In come the “paratroopers” (which I am led to believe are the French Foreign Legion) and a Ray-Ban chic Colonel who turns out to be an amalgamation of several real people. He’s charged with tracking down the insurgency, and as he begins to apply questionable techniques (for instance, bombing the home of an insurgency leader) the rebels show that they’re not shy about setting bombs of their own.
This beaut is one of three targeted for a café, a teeny-bopper dance hall, and the airport. But now with the authorities taking aggressive measures to search the Casbah residents when they enter the European quarters, how to deliver them?
The answer? Dress your women up as westernized girls and let them breeze right through the checkpoints. Boom! goes the dynamite! Naturally, this only strengthened the resolve of the Colonel and his forces, and after capturing the Yacef character they finally corner Ali in his hiding place and we return to the beginning of the film. The Colonel offers Ali and his companions the opportunity to come out, but with no response, he blows up the entire house.
This represents a pretty major setback for the FLN, but the film fast-forwards a couple of years from the eponymous Battle and shows another social uprising that marks the beginning of the ultimate triumph of the Algerians.

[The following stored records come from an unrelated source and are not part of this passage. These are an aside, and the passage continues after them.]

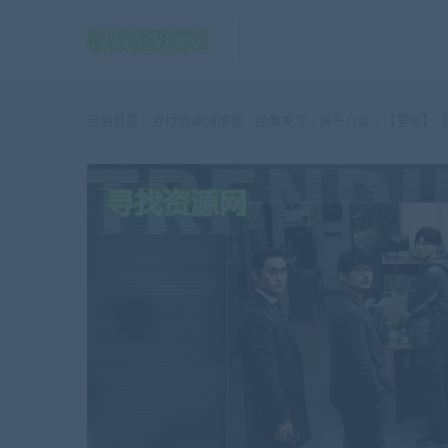
当前位置：
寻找资源网博客
经典美文
娱乐八卦
【重磅】《热
>
>
>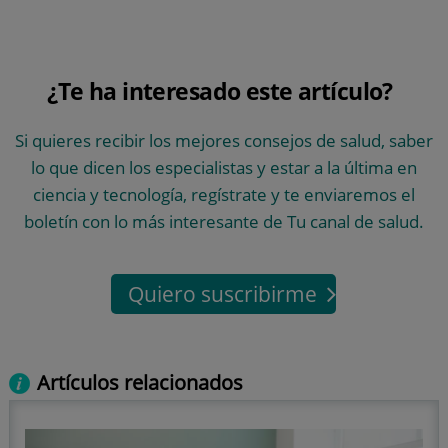
¿Te ha interesado este artículo?
Si quieres recibir los mejores consejos de salud, saber
lo que dicen los especialistas y estar a la última en
ciencia y tecnología, regístrate y te enviaremos el
boletín con lo más interesante de Tu canal de salud.
Quiero suscribirme
Artículos relacionados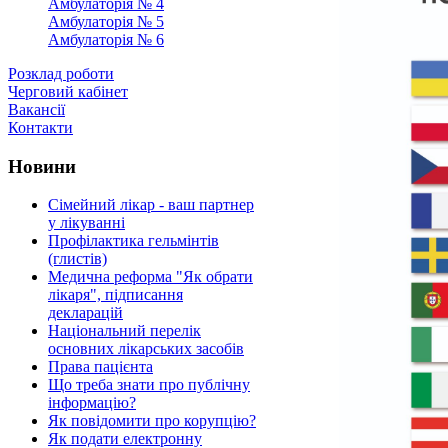
Амбулаторія № 4
Амбулаторія № 5
Амбулаторія № 6
Розклад роботи
Черговий кабінет
Вакансії
Контакти
Новини
Сімейний лікар - ваш партнер
у лікуванні
Профілактика гельмінтів
(глистів)
Медична реформа "Як обрати
лікаря", підписання
декларацій
Національний перелік
основних лікарських засобів
Права пацієнта
Що треба знати про публічну
інформацію?
Як повідомити про корупцію?
Як подати електронну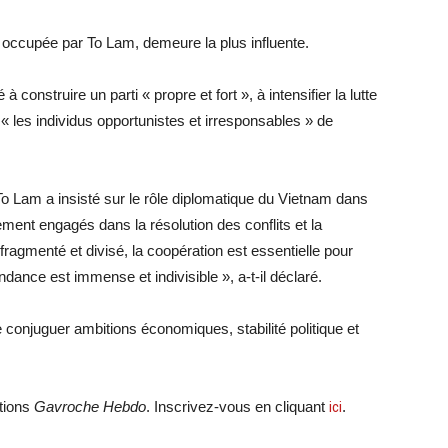
l, occupée par To Lam, demeure la plus influente.
à construire un parti « propre et fort », à intensifier la lutte
r « les individus opportunistes et irresponsables » de
, To Lam a insisté sur le rôle diplomatique du Vietnam dans
ent engagés dans la résolution des conflits et la
agmenté et divisé, la coopération est essentielle pour
ance est immense et indivisible », a-t-il déclaré.
 conjuguer ambitions économiques, stabilité politique et
ations
Gavroche Hebdo
. Inscrivez-vous en cliquant
ici
.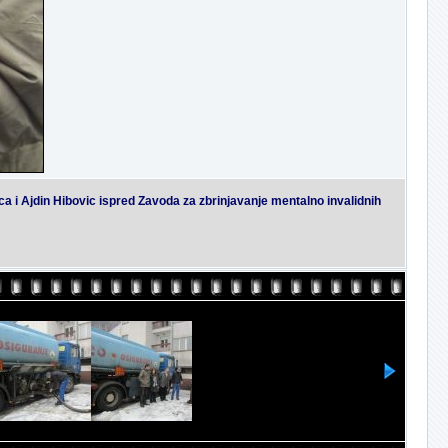
ica i Ajdin Hibovic ispred Zavoda za zbrinjavanje mentalno invalidnih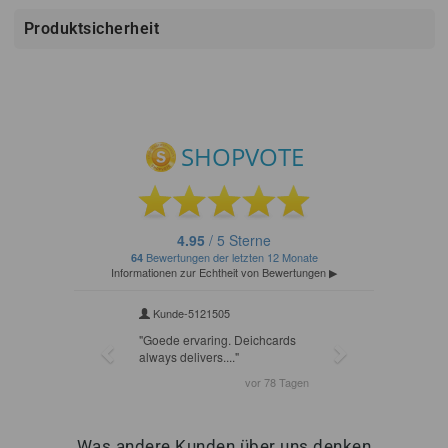
Produktsicherheit
Was andere Kunden über uns denken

I was pretty impressed by the even-handed treatment of both sides, especially considering that the film was essentially pushed by the leader of the rebels and the filmmakers were said to have sympathies with the (at that time, already victorious) Algerian side. Though, to be fair, I’m led to understand that at least Ali’s death scene was a bit dramatized – in the film, the Colonel basically tells Ali that he’s going to blow the entire house up if they don’t come out. Apparently, the real situation was a bit different, with the French setting charges intending to blow the false wall, and incidentally setting off a cache of Ali’s explosives they didn’t know were there – it was the power of that cache and not the French charges which allegedly destroyed the house and killed Ali.
Fundamentally, the film doesn’t deliver a whole lot of warm fuzzies. The Colonel has a perfect grip on the situation, and he tells the press straight up:
The problem is: the FLN wants us to leave Algeria and we want to remain…I would now like to ask you a question: Should France remain in Algeria? If you answer “yes,” then you must accept all the necessary consequences.
That’s exactly the issue. When you have two sides, neither of whom wish to give ground, and both of whom are willing to kill in order not to…well, that’s what you get. And if I learned anything from this film, it wasn’t about urban insurgency tactics, it wasn’t even much about human nature, but it was that this simple fact is why Colonialism ultimately doesn’t work. The colonizers will always lose their will to hold on to their colony before the colonized lose their will to reclaim their home. Even after 130 years of what the film characterized as mostly peaceful occupation, the Algerian population did not forget that Algeria had once been their land. So if you want to take over some territory, you’ve gotta go with conquest.